CONSIGNES ÉCRITES:
(a) Répondez aux questions suivantes sur le texte consacré au discours de Merkel :
(i) Qui a annoncé l'offensive militaire la veille, et dans quelle ville ?
(ii) Quelles paroles de Helmut Schmidt ont, selon Merkel, conservé toute leur validité ?
(iii) À combien le nombre de soldats étrangers a-t-il été porté ?
(b) Poursuivez, s'il vous plaît, le texte consacré au discours de Merkel après sa dernière phrase.

*** SOURCE

Son discours, devant les membres du parlement, était une compilation de formules de propagande, de falsifications et de mensonges avérés. Il a servi à préparer politiquement une offensive militaire contre dans le nord de l'Afghanistan et qui avait été annoncée la veille lors d'une visite à Berlin par le commandant des forces alliées, le général américain, Stanley McChrystal.

Merkel a commencé son discours en citant l'ancien chancelier Helmut Schmidt (Parti social-démocrate; SPD). Lors de la cérémonie où de jeunes recrues prêtaient serment, Schmidt avait dit que ces derniers avaient beaucoup de chance parce qu'ils servaient un pays qui n'avait que des objectifs pacifiques. Les paroles qu'il avait prononcées, « cet Etat n'abusera jamais de votre confiance » ont conservé toute leur validité, a dit Merkel.

La référence à Helmut Schmidt est révélatrice à bien des égards. Afin de contrer le sentiment anti-guerre grandissant, dès le début de son discours, Merkel a clairement laissé entendre qu'elle s'appuie sur une alliance avec les sociaux-démocrates. Contre l'opposition populaire à la guerre, elle place en contre-poids la grande coalition des deux partis de guerre.

C'est pour cela que Merkel, ou les rédacteurs de ses discours, invoquent Schmidt; parce que sa promesse selon laquelle on n'abusera pas de la confiance des soldats est actuellement trahie de façon aussi flagrante. Durant huit ans, les soldats de la Bundeswehr ont été, et sont encore, envoyés en Afghanistan sur la base d'objectifs guerriers totalement faux et trompeurs. On a menti et on ment encore systématiquement aux soldats et à la population.

Des années durant, on a affirmé que la « reconstruction de l'Afghanistan » était le but de la mission. L'on a affirmé que le recours à la Bundeswehr en Afghanistan ne visait qu'à intensifier le développement économique ainsi qu'à sécuriser militairement le développement des structures démocratiques et constitutionnelles du pays militairement. Il n'a jamais été question de « guerre ». On ne trouve le mot « guerre » dans aucune des décisions prises par le Bundestag (le parlement) d'étendre tous les ans le mandat en Afghanistan. Bien que le nombre de soldats étrangers ait été augmenté pour atteindre 130.000, et que des milliers de civils afghans aient été tués, on a toujours fait référence à l'opération comme étant une « mission de sécurité et de reconstruction. »

******
*** LIGNES FOURNIES

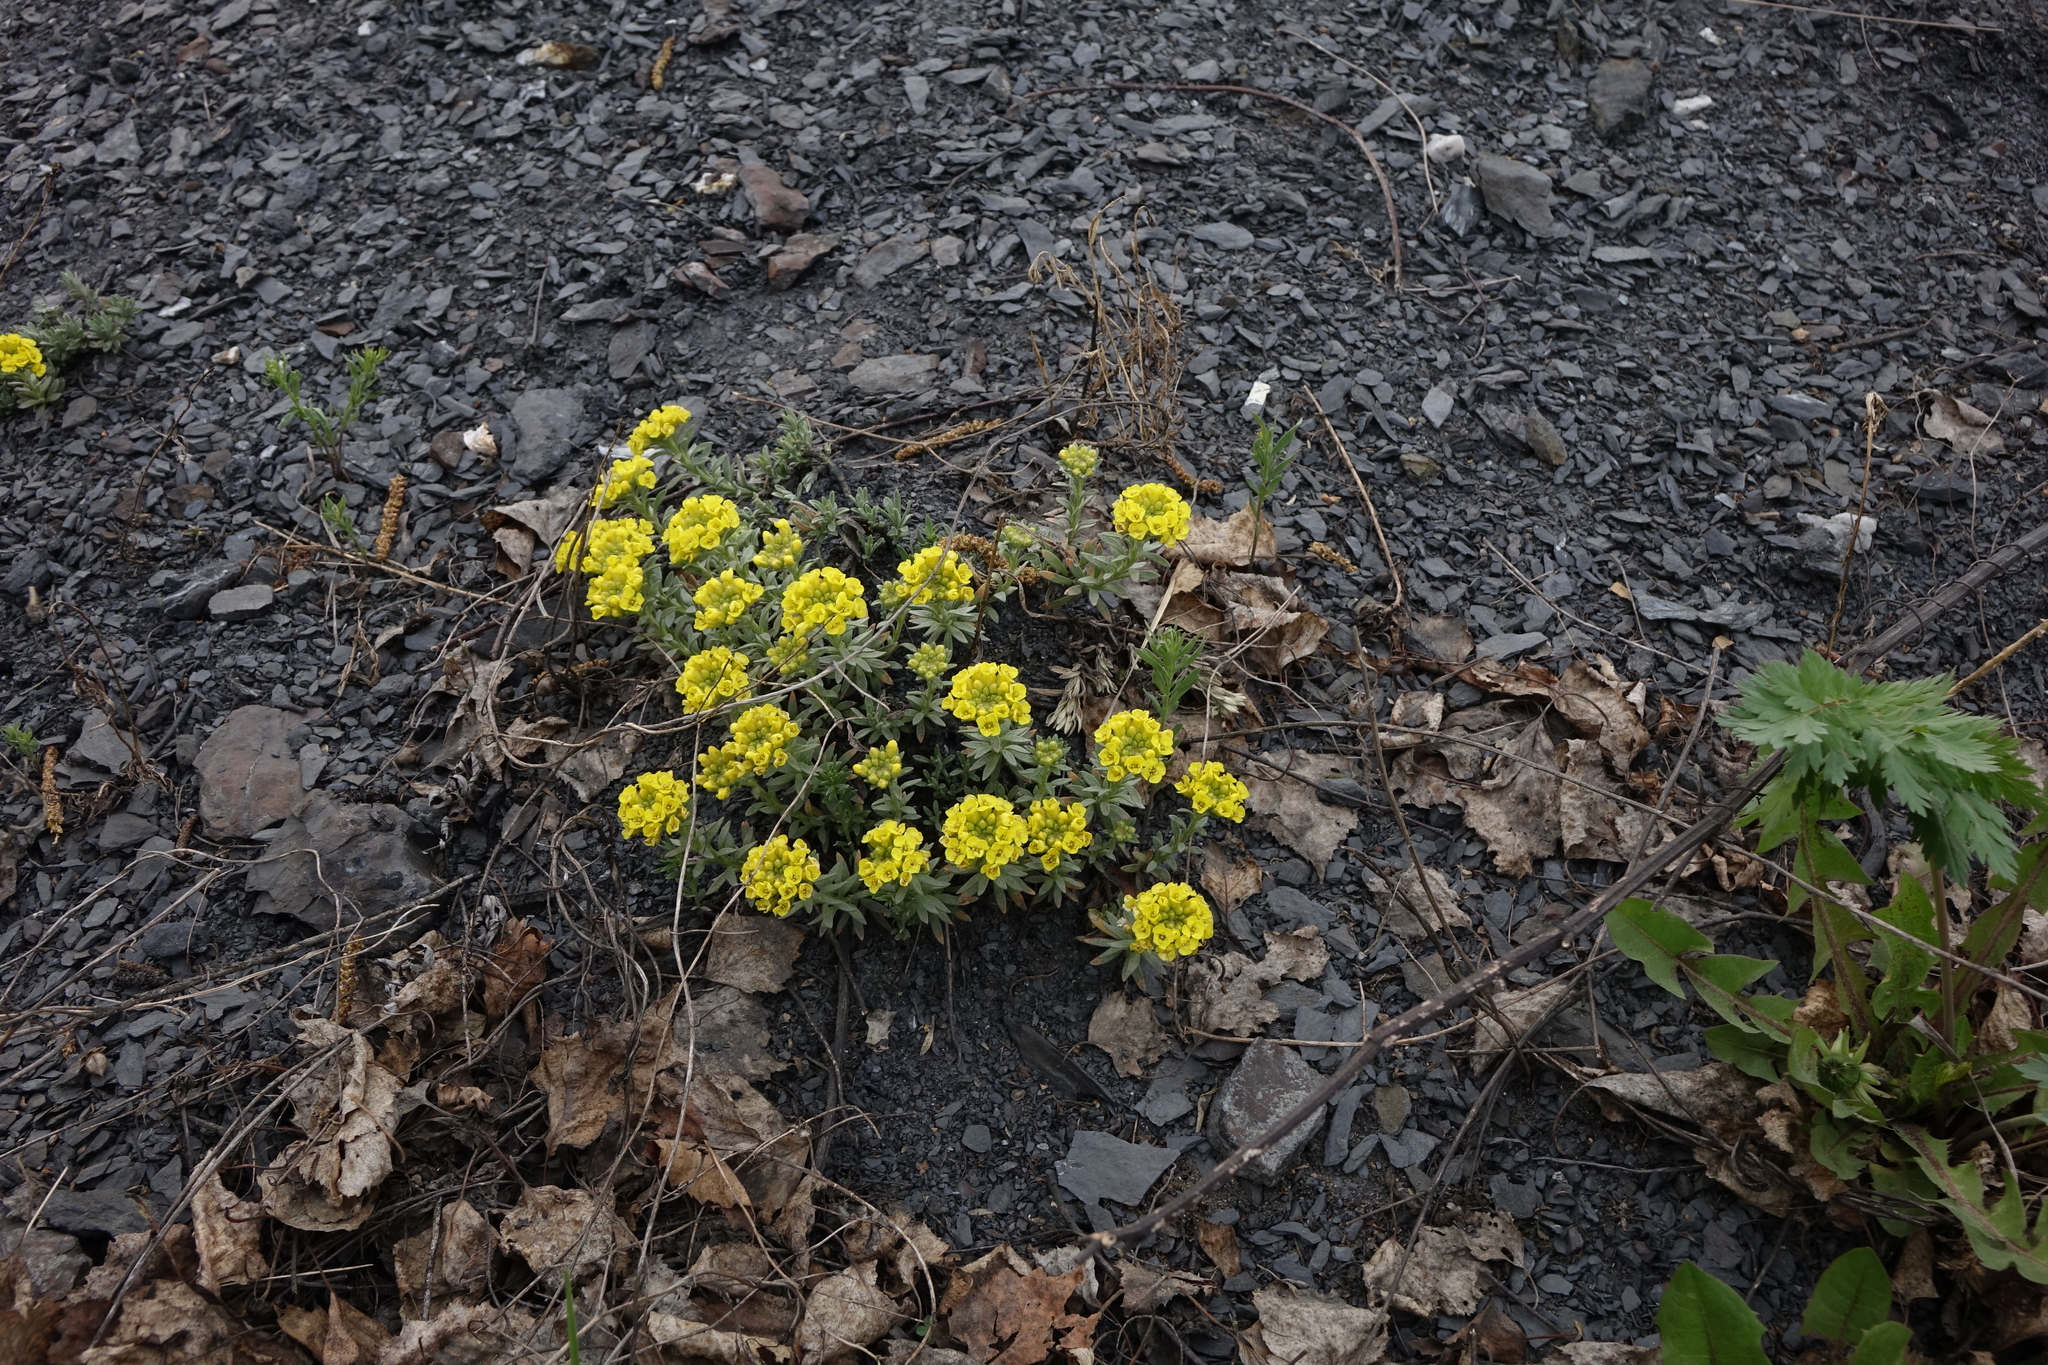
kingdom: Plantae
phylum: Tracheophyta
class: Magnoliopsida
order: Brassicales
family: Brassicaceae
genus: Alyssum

******

RÉPONSES:
(a)
(i) Le commandant des forces alliées, le général américain Stanley McChrystal, lors d'une visite à Berlin.
(ii) « cet Etat n'abusera jamais de votre confiance »
(iii) 130.000.

(b)
Dans son discours, Merkel a aussi tenté de maintenir le mythe de la mission de reconstruction. Toutefois, ceci devient de plus en plus difficile compte tenu de l'intensification de la guerre et du nombre grandissant de soldats tués. C'est pourquoi Merkel a dit qu'elle comprenait tout à fait « quand les soldats sur place parlaient de guerre civile ou simplement de guerre ».

Quel argument couard ! Comme si ce n'était pas le gouvernement qui disait comment l'intervention militaire devait être évaluée, et quels devaient être les objectifs poursuivis par celle-ci et par quels moyens. Le gouvernement déploie l'armée en utilisant des euphémismes et en avançant de fausses informations. Si les soldats répliquent alors en disant, « Mais attendez, nous menons des opérations de combat ici, on nous prend pour une armée d'occupation, l'ennemi bénéficie de plus en plus de soutien de la part de la population indigène, les attaques contre nous s'intensifient, nous devons tuer plus souvent et nos propres pertes s'accroissent, alors nous sommes en guerre ici, » alors le gouvernement répond : « Nous comprenons votre point de vue. Mais nous ne pouvons pas parler ouvertement d'occupation et de guerre coloniale, parce que la population ne l'accepterait pas. »

Le deuxième mensonge de la chancelière est : « Nos soldats tombés pendant la guerre ont donné leur vie pour la liberté, l'Etat de droit et la démocratie. »

Selon l'ONU, quelque 50 000 personnes ont perdu la vie en Afghanistan depuis le début de la guerre. Une occupation lourdement armée, équipée d'armes modernes se déchaîne contre la population d'un pays sous-développé. Qu'est-ce que cela a à voir avec la liberté ?

Merkel a qualifié l'Etat de droit de « bien le plus précieux des gens » et a fait référence à l'expérience négative qu'elle avait faite dans l'ancienne Allemagne de l'Est. Mais, en Afghanistan, la Bundeswehr soutient un régime fantoche totalement corrompu. Les élections qui ont eu lieu l'été dernier ont été manifestement manipulées. Le frère du président Karzaï est à la solde de l'agence américaine de renseignement CIA et est aussi un personnage clé dans le trafic de drogue. La production de drogue a atteint un nouveau record l'année dernière avec 9.000 tonnes d'opium brut. Voilà ce que l'on appelle l'Etat de droit.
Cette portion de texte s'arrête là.